Generative AI definition
Generative AI is a type of artificial intelligence that can create new content, including imagery, text, and audio data. It uses machine learning (ML) algorithms to analyze large data sets and creates new content based on the learned patterns. This type of artificial intelligence can be used in various applications, such as text generation, video and image production, and music composition.
See also: artificial intelligence
How generative AI works
- Generative AI uses machine learning algorithms to analyze the relationships and patterns in large information datasets. It then uses this knowledge to create new content.
- The first step is training the generative AI model using a large dataset of examples. This information may include text, images, music, or video.
- The model learns the patterns and relationships within the dataset (e.g., which words follow others, which colors appear together, etc.)

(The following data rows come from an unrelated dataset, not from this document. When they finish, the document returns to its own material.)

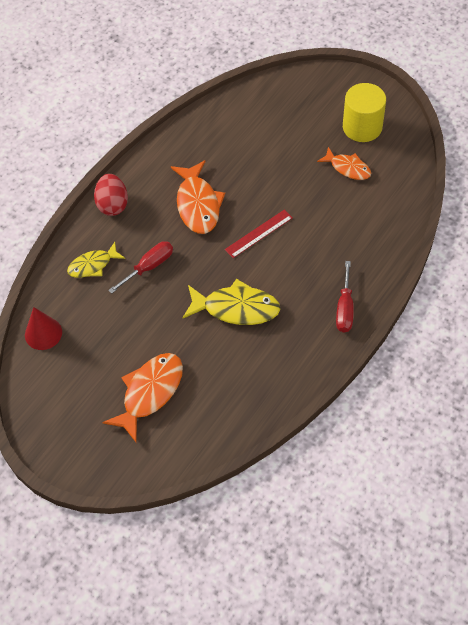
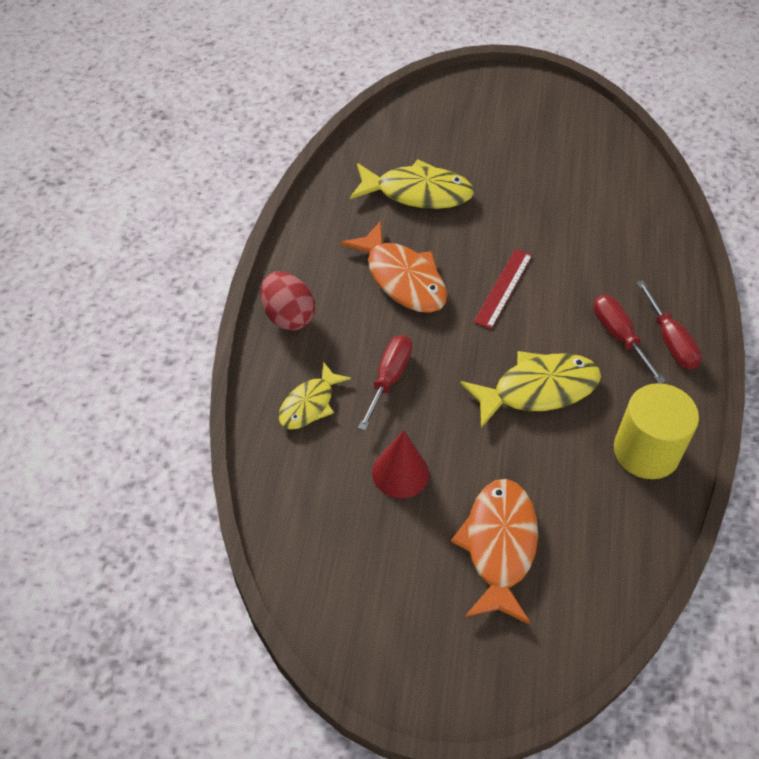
camera: 30 degrees left, 5 degrees down
red cone [25,307,62,350] -> red cone moved to [372,430,429,498]
orange fish [317,147,371,180] -> none
yellow cylinder [343,83,386,142] -> yellow cylinder moved to [614,383,699,479]
none -> yellow fish [350,159,474,209]
none -> red screwdriver [594,295,666,383]

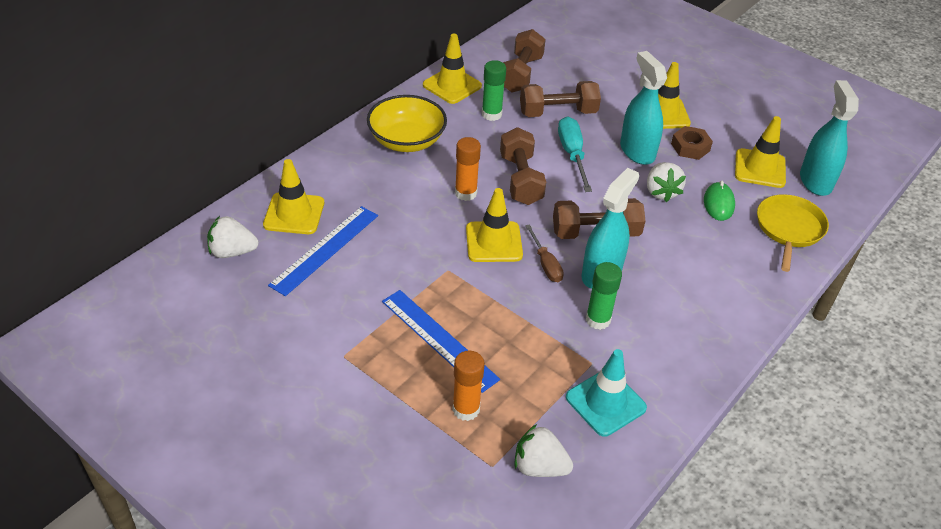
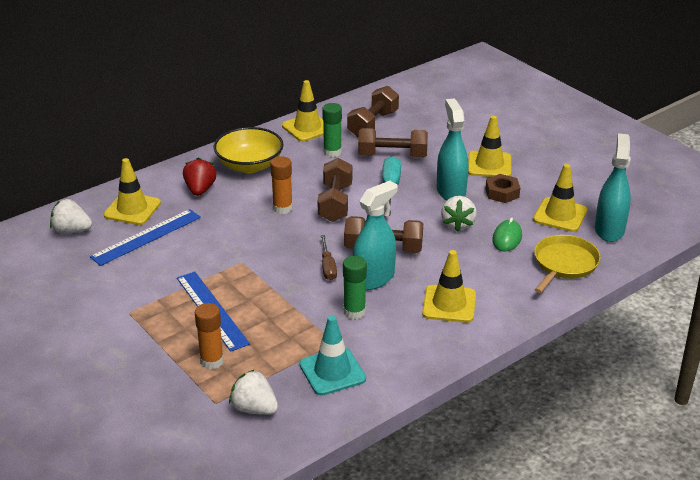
camera: 15 degrees right, 10 degrees down
yellow traffic cone [466,188,523,262] -> yellow traffic cone moved to [422,250,476,323]
none -> red strawberry [183,157,216,196]

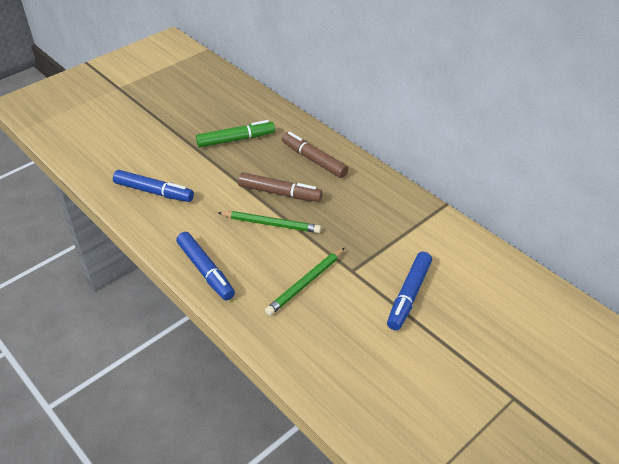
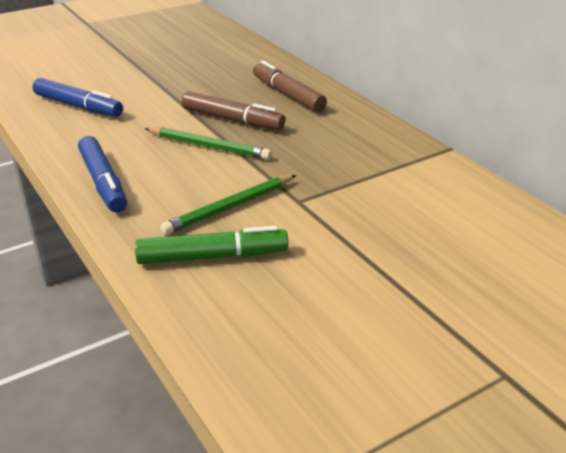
camera: 10 degrees right, 10 degrees down
green marker [196,120,275,148] -> green marker moved to [135,226,288,264]
blue marker [387,252,432,330] -> none

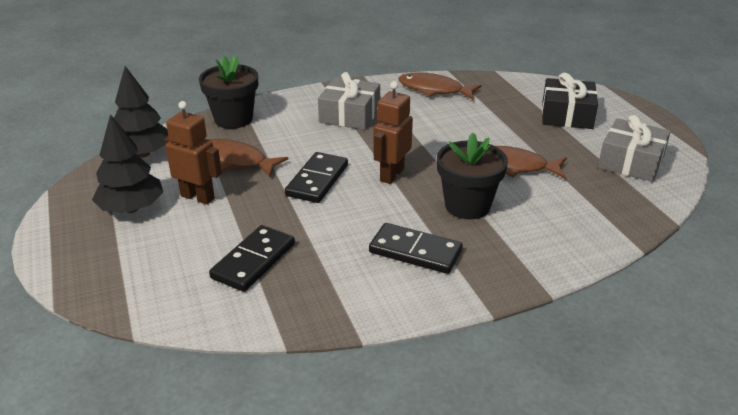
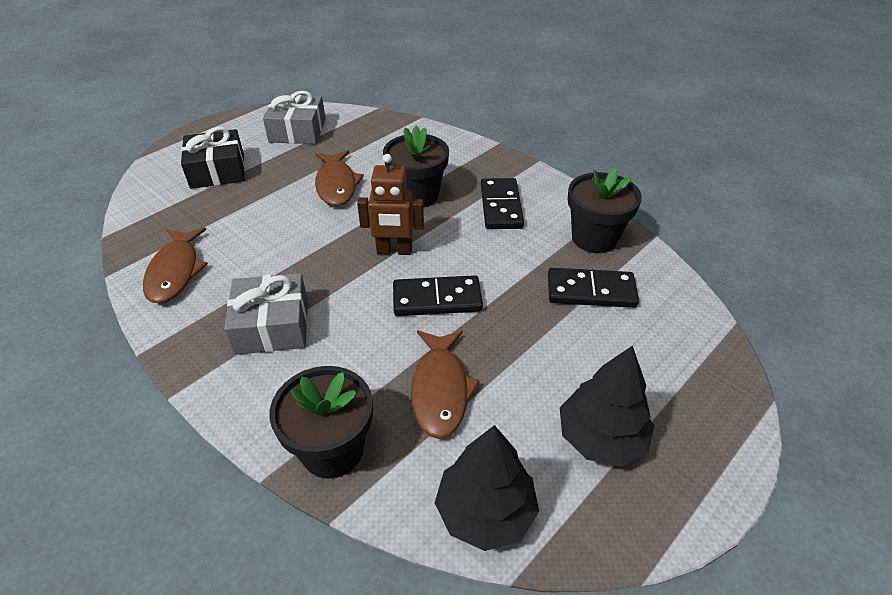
camera: 115 degrees left, 10 degrees up
brown robot [164,101,222,204] -> none
none -> black flower pot [568,167,642,253]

- The generative AI model then generates new content using the learned patterns. The new content resembles the training material.
Generative AI examples
- Text generation. Generative AI can be trained using large datasets of text, such as books, blogs, and social media content. It uses this knowledge to generate new text that resembles the original.
- Video creation. Generative AI can generate new videos based on the training material for use in television or virtual reality video games.
- Speech synthesis. Generative AI can create new speech resembling the training data. This technology can be used for voice assistants, text-to-speech conversion, and even synthetic voiceovers for films and TV shows.
Examples of generative AI tools
- ChatGPT: a language generation tool developed by OpenAI and capable of generating human-like responses to various prompts and questions.
- StyleGAN: generates high-quality images that resemble the training data.
- Magenta: an open-source project by Google that can generate music and art.